▸ **EXERCISE BRIEF**: Rewrite the text of every record below with each "button close" changed to "close button" and everything else left as it is. Leave the pictures out of your answer.

▸ **DATA EXTRACT**:
------------------------------------------------------------
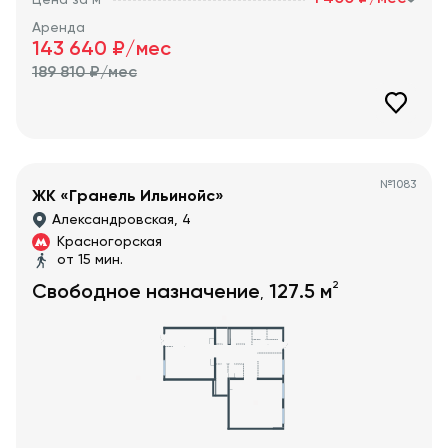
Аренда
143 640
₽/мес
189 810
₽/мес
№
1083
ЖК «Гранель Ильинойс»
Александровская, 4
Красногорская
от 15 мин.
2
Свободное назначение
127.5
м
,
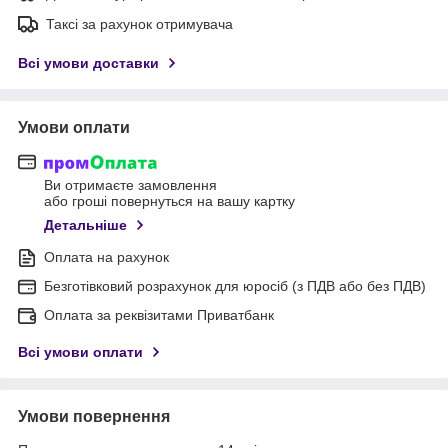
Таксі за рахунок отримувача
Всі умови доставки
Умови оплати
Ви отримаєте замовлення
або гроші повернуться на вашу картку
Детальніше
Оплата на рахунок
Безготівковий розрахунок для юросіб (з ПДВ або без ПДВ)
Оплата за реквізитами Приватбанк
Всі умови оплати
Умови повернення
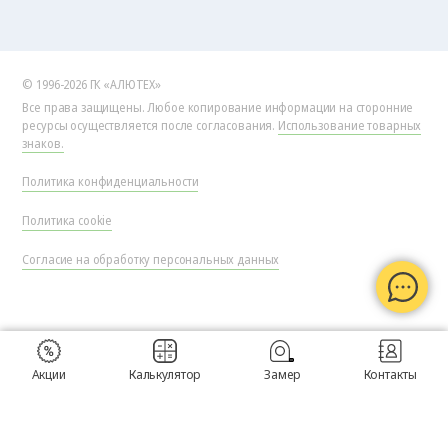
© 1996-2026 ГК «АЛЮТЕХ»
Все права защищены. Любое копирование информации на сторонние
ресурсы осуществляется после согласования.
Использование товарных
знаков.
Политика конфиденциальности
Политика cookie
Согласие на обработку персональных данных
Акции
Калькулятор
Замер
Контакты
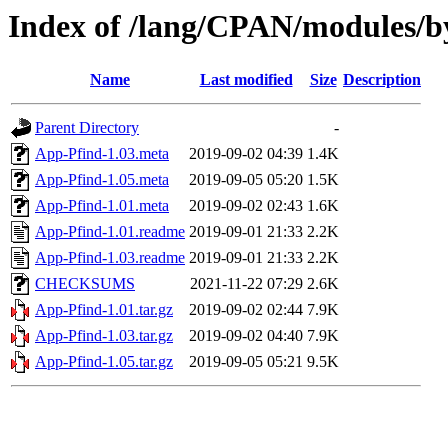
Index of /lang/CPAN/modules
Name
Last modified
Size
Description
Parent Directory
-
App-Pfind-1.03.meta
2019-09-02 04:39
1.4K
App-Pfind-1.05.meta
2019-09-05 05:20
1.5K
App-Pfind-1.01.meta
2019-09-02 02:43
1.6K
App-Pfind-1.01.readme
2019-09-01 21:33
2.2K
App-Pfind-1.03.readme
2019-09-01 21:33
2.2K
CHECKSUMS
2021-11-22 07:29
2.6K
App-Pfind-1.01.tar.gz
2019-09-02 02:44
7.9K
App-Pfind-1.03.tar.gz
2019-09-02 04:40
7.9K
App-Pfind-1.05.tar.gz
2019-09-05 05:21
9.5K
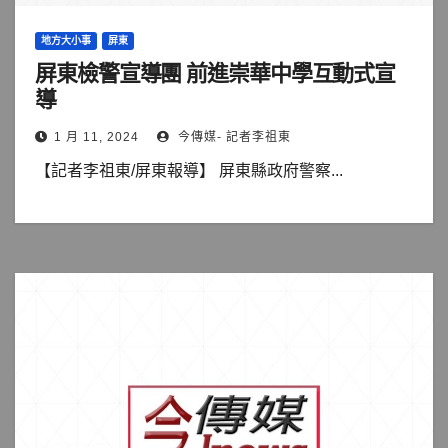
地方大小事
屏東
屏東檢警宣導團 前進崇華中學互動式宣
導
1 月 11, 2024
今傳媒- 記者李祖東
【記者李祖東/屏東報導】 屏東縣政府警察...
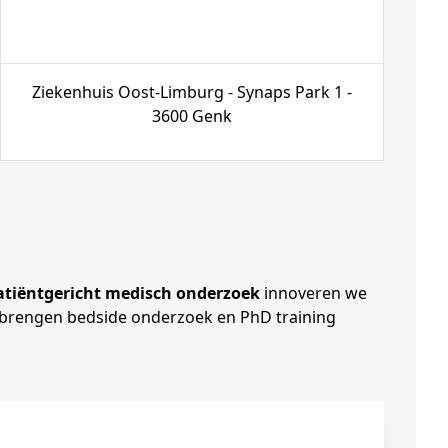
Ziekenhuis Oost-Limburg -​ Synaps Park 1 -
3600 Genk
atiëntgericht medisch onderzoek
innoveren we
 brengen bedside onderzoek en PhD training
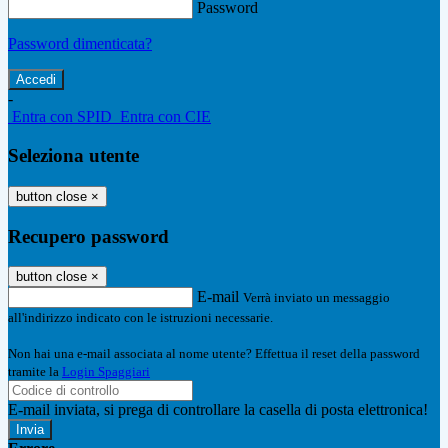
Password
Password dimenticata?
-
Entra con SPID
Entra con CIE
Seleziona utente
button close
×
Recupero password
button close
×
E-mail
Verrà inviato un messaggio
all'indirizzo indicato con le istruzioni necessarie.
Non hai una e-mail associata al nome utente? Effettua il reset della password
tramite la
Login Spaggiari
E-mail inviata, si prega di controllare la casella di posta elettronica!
------------------------------------------------------------
▸ **REPLY TO THE EXERCISE**:
Аренда
143 640
₽/мес
189 810
₽/мес
№
1083
ЖК «Гранель Ильинойс»
Александровская, 4
Красногорская
от 15 мин.
2
Свободное назначение
127.5
м
,
Таксі за рахунок отримувача
Всі умови доставки
Умови оплати
Ви отримаєте замовлення
або гроші повернуться на вашу картку
Детальніше
Оплата на рахунок
Безготівковий розрахунок для юросіб (з ПДВ або без ПДВ)
Оплата за реквізитами Приватбанк
Всі умови оплати
Умови повернення
© 1996-2026 ГК «АЛЮТЕХ»
Все права защищены. Любое копирование информации на сторонние
ресурсы осуществляется после согласования.
Использование товарных
знаков.
Политика конфиденциальности
Политика cookie
Согласие на обработку персональных данных
Акции
Калькулятор
Замер
Контакты
Index of /lang/CPAN/modules
Name
Last modified
Size
Description
Parent Directory
-
App-Pfind-1.03.meta
2019-09-02 04:39
1.4K
App-Pfind-1.05.meta
2019-09-05 05:20
1.5K
App-Pfind-1.01.meta
2019-09-02 02:43
1.6K
App-Pfind-1.01.readme
2019-09-01 21:33
2.2K
App-Pfind-1.03.readme
2019-09-01 21:33
2.2K
CHECKSUMS
2021-11-22 07:29
2.6K
App-Pfind-1.01.tar.gz
2019-09-02 02:44
7.9K
App-Pfind-1.03.tar.gz
2019-09-02 04:40
7.9K
App-Pfind-1.05.tar.gz
2019-09-05 05:21
9.5K
地方大小事
屏東
屏東檢警宣導團 前進崇華中學互動式宣
導
1 月 11, 2024
今傳媒- 記者李祖東
【記者李祖東/屏東報導】 屏東縣政府警察...
Ziekenhuis Oost-Limburg -​ Synaps Park 1 -
3600 Genk
atiëntgericht medisch onderzoek
innoveren we
 brengen bedside onderzoek en PhD training
Password
Password dimenticata?
-
Entra con SPID
Entra con CIE
Seleziona utente
close button
×
Recupero password
close button
×
E-mail
Verrà inviato un messaggio
all'indirizzo indicato con le istruzioni necessarie.
Non hai una e-mail associata al nome utente? Effettua il reset della password
tramite la
Login Spaggiari
E-mail inviata, si prega di controllare la casella di posta elettronica!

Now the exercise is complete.